Task objective -
Quote precisely the final stretch of the listing: start at the line containing "- fruit [197,485,235,523]" and stop after the last line.

Supplied information -
'''
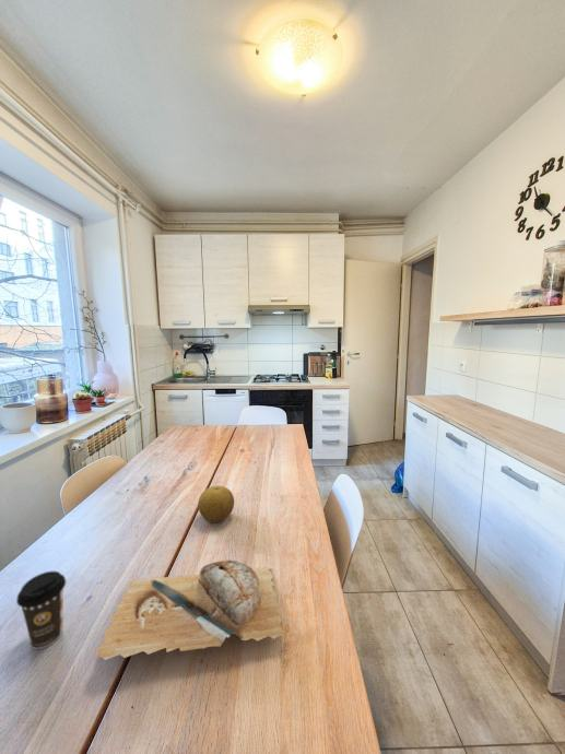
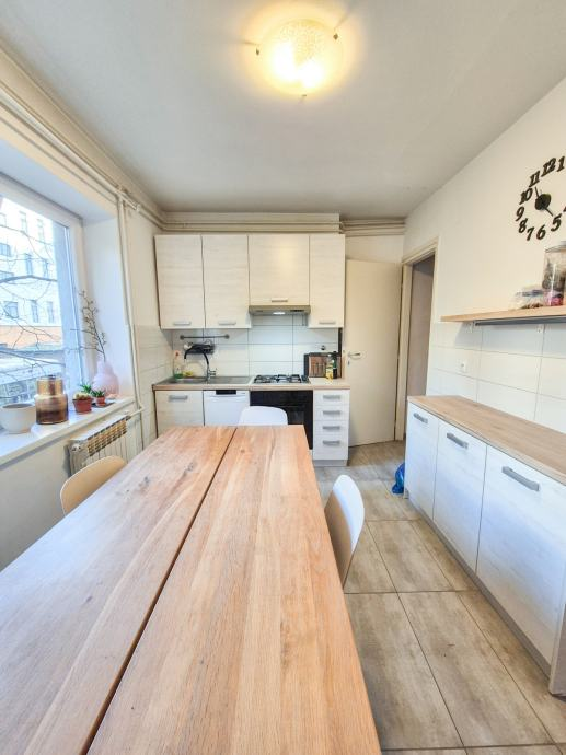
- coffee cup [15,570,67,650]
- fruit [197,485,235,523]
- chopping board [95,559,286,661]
'''
Solved exercise -
- fruit [197,485,235,523]
- chopping board [95,559,286,661]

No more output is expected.